- Texas, New York Location within the state of New York Texas, New York Texas, New York (the United States)
- Coordinates: 43°30′46″N 76°15′5″W﻿ / ﻿43.51278°N 76.25139°W
- Country: United States
- State: New York
- County: Oswego
- City: Mexico
- Time zone: UTC-5 (Eastern (EST))
- • Summer (DST): UTC-4 (EDT)

= Texas, New York =

Texas is a hamlet in Oswego County, New York, United States, near the southeastern corner of Lake Ontario. It is officially part of the town of Mexico.

== Geography ==
Texas lies on Little Salmon River, approximately 1/2 mi above the mouth of that river on Lake Ontario, on an east-west section between two bends. Its only major road is New York State Route 104B, which parallels the east-west section of the stream. Chief points of interest include Mexico Point State Park, Salmon Country Marina & Campgrounds, and nearby Derby Hill Bird Sanctuary.

== History ==
In 1790, George Scriba, a merchant of New York City and a German by birth, purchased 500000 acre of land lying between Oneida Lake and Lake Ontario, for the sum of $80,000 (approximately $870,000 in today's money). This purchase, known as "Scriba's Patent", was bounded on the east by Fish Creek and on the west by the Oswego River, and embraced 14 towns in Oswego County and four towns in Oneida County. Around 1794, Scriba founded the settlement of Vera Cruz at the mouth of Little Salmon Creek (today known as the Little Salmon River), on the shore of Lake Ontario, 12 mi northeast of Fort Ontario. Scriba built a gristmill, a store, and other buildings, and began an active trade on the lake.

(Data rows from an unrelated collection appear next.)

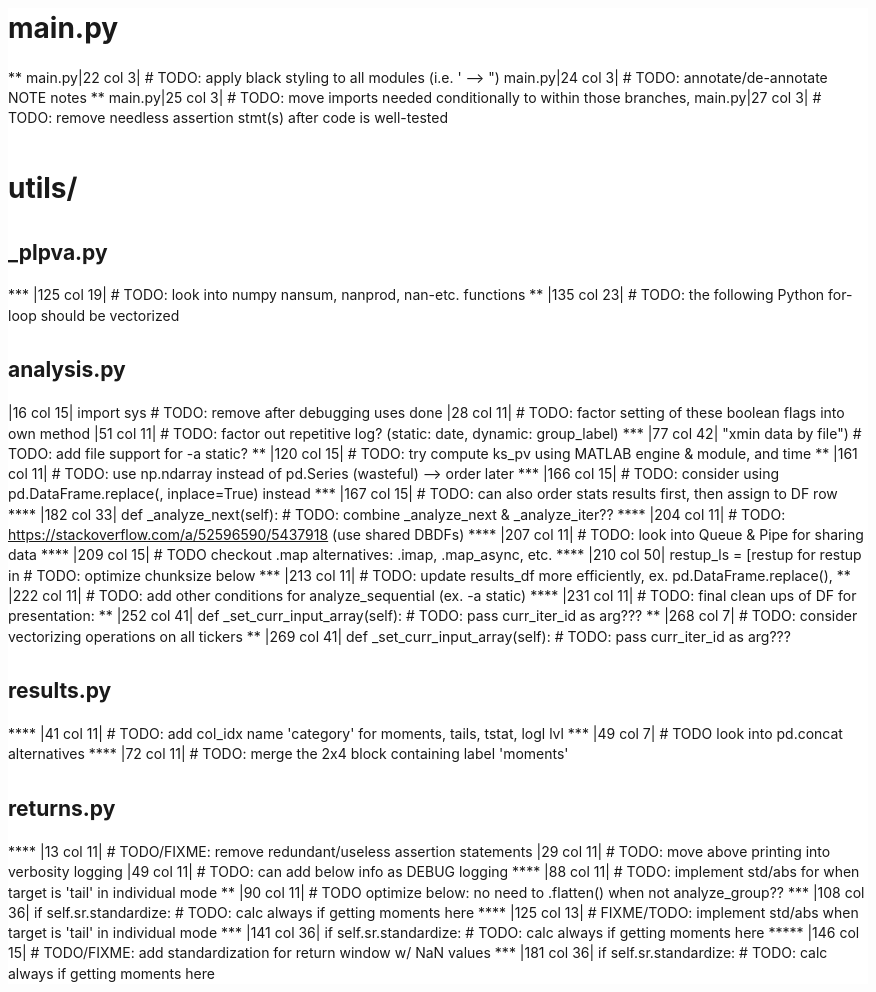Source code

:# main.py
** main.py|22 col 3| # TODO: apply black styling to all modules (i.e. ' --> ")
main.py|24 col 3| # TODO: annotate/de-annotate NOTE notes
** main.py|25 col 3| # TODO: move imports needed conditionally to within those branches,
main.py|27 col 3| # TODO: remove needless assertion stmt(s) after code is well-tested



# utils/

## _plpva.py
*** |125 col 19| # TODO: look into numpy nansum, nanprod, nan-etc. functions
** |135 col 23| # TODO: the following Python for-loop should be vectorized

## analysis.py
|16 col 15| import sys  # TODO: remove after debugging uses done
|28 col 11| # TODO: factor setting of these boolean flags into own method
|51 col 11| # TODO: factor out repetitive log? (static: date, dynamic: group_label)
*** |77 col 42| "xmin data by file")  # TODO: add file support for -a static?
** |120 col 15| # TODO: try compute ks_pv using MATLAB engine & module, and time
** |161 col 11| # TODO: use np.ndarray instead of pd.Series (wasteful) --> order later
*** |166 col 15| # TODO: consider using pd.DataFrame.replace(, inplace=True) instead
*** |167 col 15| # TODO: can also order stats results first, then assign to DF row
**** |182 col 33| def _analyze_next(self):  # TODO: combine _analyze_next & _analyze_iter??
**** |204 col 11| # TODO: https://stackoverflow.com/a/52596590/5437918 (use shared DBDFs)
**** |207 col 11| # TODO: look into Queue & Pipe for sharing data
**** |209 col 15| # TODO checkout .map alternatives: .imap, .map_async, etc.
**** |210 col 50| restup_ls = [restup for restup in  # TODO: optimize chunksize below
*** |213 col 11| # TODO: update results_df more efficiently, ex. pd.DataFrame.replace(),
** |222 col 11| # TODO: add other conditions for analyze_sequential (ex. -a static)
**** |231 col 11| # TODO: final clean ups of DF for presentation:
** |252 col 41| def _set_curr_input_array(self):  # TODO: pass curr_iter_id as arg???
** |268 col 7| # TODO: consider vectorizing operations on all tickers
** |269 col 41| def _set_curr_input_array(self):  # TODO: pass curr_iter_id as arg???

## results.py
**** |41 col 11| # TODO: add col_idx name 'category' for moments, tails, tstat, logl lvl
*** |49 col 7| # TODO look into pd.concat alternatives
**** |72 col 11| # TODO: merge the 2x4 block containing label 'moments'

## returns.py
**** |13 col 11| # TODO/FIXME: remove redundant/useless assertion statements
|29 col 11| # TODO: move above printing into verbosity logging
|49 col 11| # TODO: can add below info as DEBUG logging
**** |88 col 11| # TODO: implement std/abs for when target is 'tail' in individual mode
** |90 col 11| # TODO optimize below: no need to .flatten() when not analyze_group??
*** |108 col 36| if self.sr.standardize:  # TODO: calc always if getting moments here
**** |125 col 13| # FIXME/TODO: implement std/abs when target is 'tail' in individual mode
*** |141 col 36| if self.sr.standardize:  # TODO: calc always if getting moments here
***** |146 col 15| # TODO/FIXME: add standardization for return window w/ NaN values
*** |181 col 36| if self.sr.standardize:  # TODO: calc always if getting moments here
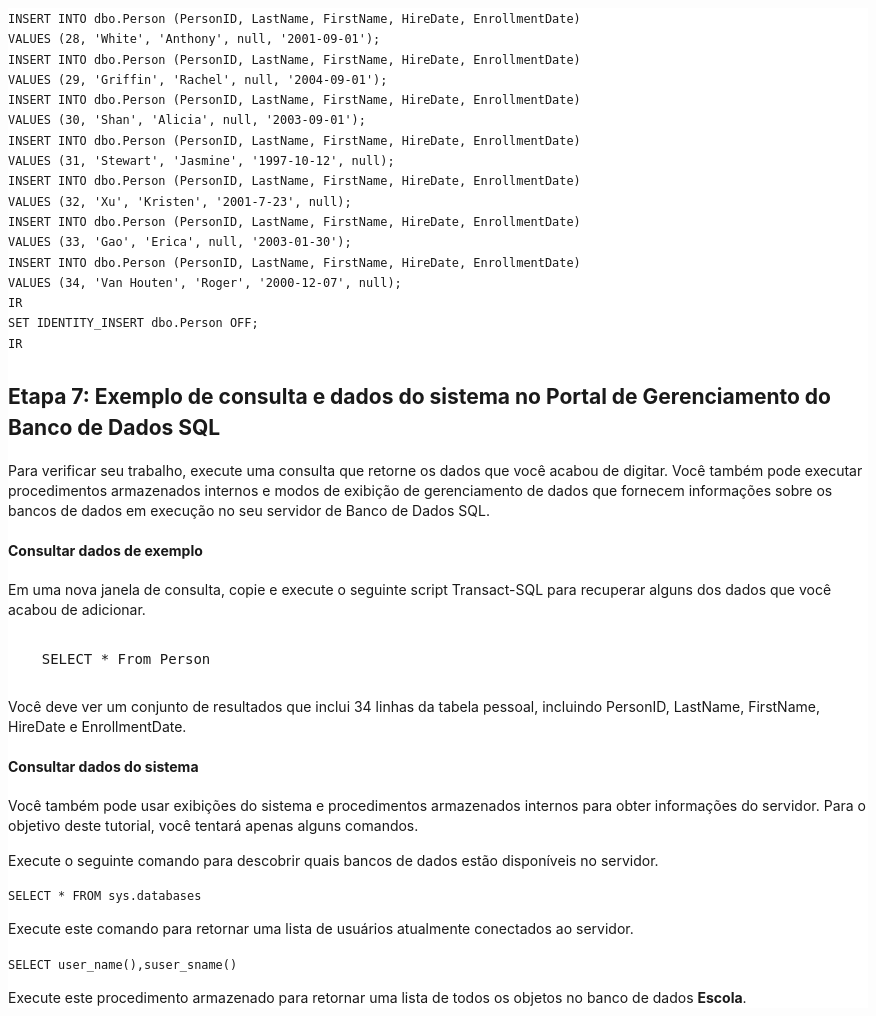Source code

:     INSERT INTO dbo.Person (PersonID, LastName, FirstName, HireDate, EnrollmentDate)
    VALUES (28, 'White', 'Anthony', null, '2001-09-01');
    INSERT INTO dbo.Person (PersonID, LastName, FirstName, HireDate, EnrollmentDate)
    VALUES (29, 'Griffin', 'Rachel', null, '2004-09-01');
    INSERT INTO dbo.Person (PersonID, LastName, FirstName, HireDate, EnrollmentDate)
    VALUES (30, 'Shan', 'Alicia', null, '2003-09-01');
    INSERT INTO dbo.Person (PersonID, LastName, FirstName, HireDate, EnrollmentDate)
    VALUES (31, 'Stewart', 'Jasmine', '1997-10-12', null);
    INSERT INTO dbo.Person (PersonID, LastName, FirstName, HireDate, EnrollmentDate)
    VALUES (32, 'Xu', 'Kristen', '2001-7-23', null);
    INSERT INTO dbo.Person (PersonID, LastName, FirstName, HireDate, EnrollmentDate)
    VALUES (33, 'Gao', 'Erica', null, '2003-01-30');
    INSERT INTO dbo.Person (PersonID, LastName, FirstName, HireDate, EnrollmentDate)
    VALUES (34, 'Van Houten', 'Roger', '2000-12-07', null);
    IR
    SET IDENTITY_INSERT dbo.Person OFF;
    IR
    
</pre></div>

## Etapa 7: Exemplo de consulta e dados do sistema no Portal de Gerenciamento do Banco de Dados SQL

Para verificar seu trabalho, execute uma consulta que retorne os dados que você acabou de digitar. Você também pode executar procedimentos armazenados internos e modos de exibição de gerenciamento de dados que fornecem informações sobre os bancos de dados em execução no seu servidor de Banco de Dados SQL.

#### Consultar dados de exemplo

Em uma nova janela de consulta, copie e execute o seguinte script Transact-SQL para recuperar alguns dos dados que você acabou de adicionar.

<div style="width:auto; height:auto; overflow:auto"><pre>
    SELECT * From Person
</pre></div>

Você deve ver um conjunto de resultados que inclui 34 linhas da tabela pessoal, incluindo PersonID, LastName, FirstName, HireDate e EnrollmentDate.

#### Consultar dados do sistema

Você também pode usar exibições do sistema e procedimentos armazenados internos para obter informações do servidor. Para o objetivo deste tutorial, você tentará apenas alguns comandos.

Execute o seguinte comando para descobrir quais bancos de dados estão disponíveis no servidor.

    SELECT * FROM sys.databases  

Execute este comando para retornar uma lista de usuários atualmente conectados ao servidor.

    SELECT user_name(),suser_sname()

Execute este procedimento armazenado para retornar uma lista de todos os objetos no banco de dados **Escola**.
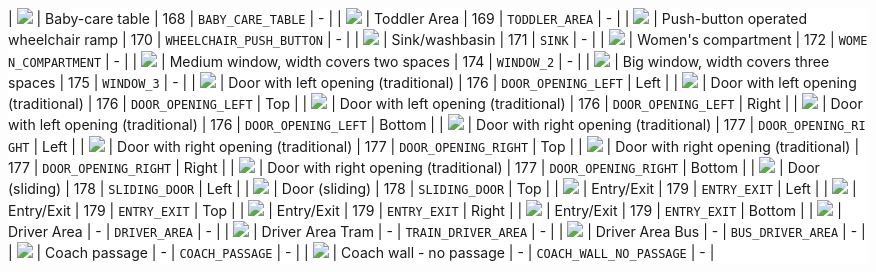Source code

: | ![](../../images/catalog-of-code-lists/graphics-icons/image096.jpg)                 | Baby-care table                                                       | 168       | `BABY_CARE_TABLE`             | -                |
| ![](../../images/catalog-of-code-lists/graphics-icons/TODDLER_AREA.png)             | Toddler Area                                                          | 169       | `TODDLER_AREA`                | -                |
| ![](../../images/catalog-of-code-lists/graphics-icons/image098.jpg)                 | Push-button operated wheelchair ramp                                  | 170       | `WHEELCHAIR_PUSH_BUTTON`      | -                |
| ![](../../images/catalog-of-code-lists/graphics-icons/image099.png)                 | Sink/washbasin                                                        | 171       | `SINK`                        | -                |
| ![](../../images/catalog-of-code-lists/graphics-icons/image101.jpg)                 | Women's compartment                                                   | 172       | `WOMEN_COMPARTMENT`           | -                |
| ![](../../images/catalog-of-code-lists/graphics-icons/icon174.png)                  | Medium window, width covers two spaces                                | 174       | `WINDOW_2`                    | -                |
| ![](../../images/catalog-of-code-lists/graphics-icons/icon175.png)                  | Big window, width covers three spaces                                 | 175       | `WINDOW_3`                    | -                |
| ![](../../images/catalog-of-code-lists/graphics-icons/icon176l.png)                 | Door with left opening (traditional)                                  | 176       | `DOOR_OPENING_LEFT`           | Left             |
| ![](../../images/catalog-of-code-lists/graphics-icons/icon176t.png)                 | Door with left opening (traditional)                                  | 176       | `DOOR_OPENING_LEFT`           | Top              |
| ![](../../images/catalog-of-code-lists/graphics-icons/icon176r.png)                 | Door with left opening (traditional)                                  | 176       | `DOOR_OPENING_LEFT`           | Right            |
| ![](../../images/catalog-of-code-lists/graphics-icons/icon176b.png)                 | Door with left opening (traditional)                                  | 176       | `DOOR_OPENING_LEFT`           | Bottom           |
| ![](../../images/catalog-of-code-lists/graphics-icons/icon177l.png)                 | Door with right opening (traditional)                                 | 177       | `DOOR_OPENING_RIGHT`          | Left             |
| ![](../../images/catalog-of-code-lists/graphics-icons/icon177t.png)                 | Door with right opening (traditional)                                 | 177       | `DOOR_OPENING_RIGHT`          | Top              |
| ![](../../images/catalog-of-code-lists/graphics-icons/icon177r.png)                 | Door with right opening (traditional)                                 | 177       | `DOOR_OPENING_RIGHT`          | Right            |
| ![](../../images/catalog-of-code-lists/graphics-icons/icon177b.png)                 | Door with right opening (traditional)                                 | 177       | `DOOR_OPENING_RIGHT`          | Bottom           |
| ![](../../images/catalog-of-code-lists/graphics-icons/icon178l.png)                 | Door (sliding)                                                        | 178       | `SLIDING_DOOR`                | Left             |
| ![](../../images/catalog-of-code-lists/graphics-icons/icon178t.png)                 | Door (sliding)                                                        | 178       | `SLIDING_DOOR`                | Top              |
| ![](../../images/catalog-of-code-lists/graphics-icons/icon179l.png)                 | Entry/Exit                                                            | 179       | `ENTRY_EXIT`                  | Left             |
| ![](../../images/catalog-of-code-lists/graphics-icons/icon179t.png)                 | Entry/Exit                                                            | 179       | `ENTRY_EXIT`                  | Top              |
| ![](../../images/catalog-of-code-lists/graphics-icons/icon179r.png)                 | Entry/Exit                                                            | 179       | `ENTRY_EXIT`                  | Right            |
| ![](../../images/catalog-of-code-lists/graphics-icons/icon179b.png)                 | Entry/Exit                                                            | 179       | `ENTRY_EXIT`                  | Bottom           |
| ![](../../images/catalog-of-code-lists/graphics-icons/DRIVER_AREA.png)              | Driver Area                                                           | -         | `DRIVER_AREA`                 | -                |
| ![](../../images/catalog-of-code-lists/graphics-icons/DRIVER_AREA_TRAIN.png)        | Driver Area Tram                                                      | -         | `TRAIN_DRIVER_AREA`           | -                |
| ![](../../images/catalog-of-code-lists/graphics-icons/DRIVER_AREA_BUS.png)          | Driver Area Bus                                                       | -         | `BUS_DRIVER_AREA`             | -                |
| ![](../../images/catalog-of-code-lists/graphics-icons/COACH_PASSAGE.png)            | Coach passage                                                         | -         | `COACH_PASSAGE`               | -                |
| ![](../../images/catalog-of-code-lists/graphics-icons/COACH_WALL_NO_PASSAGE.png)    | Coach wall - no passage                                               | -         | `COACH_WALL_NO_PASSAGE`       | -                |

While the settlement showed initial promise, a series of disasters including the drowning of the heads of seven households in 1799, the British embargo on American trade prior to the War of 1812, the war itself, and a massive fire in 1820, spelled doom.

Soon after the fire, S. P. Robinson established a boat yard and built boats there for five or six years, and later a paper mill and store were conducted for a time. A United States Post Office was established in 1839 but discontinued in 1905. For several years a life-saving station was maintained by the state, but it burned in 1886 and was not rebuilt. The hamlet's name became Texas some time between 1820 and 1860, probably soon after the fire. The present name is after the territory of Texas.

== Demographics ==

Oswego County property tax records show approximately 50 houses in Texas. The population is said to be around 200.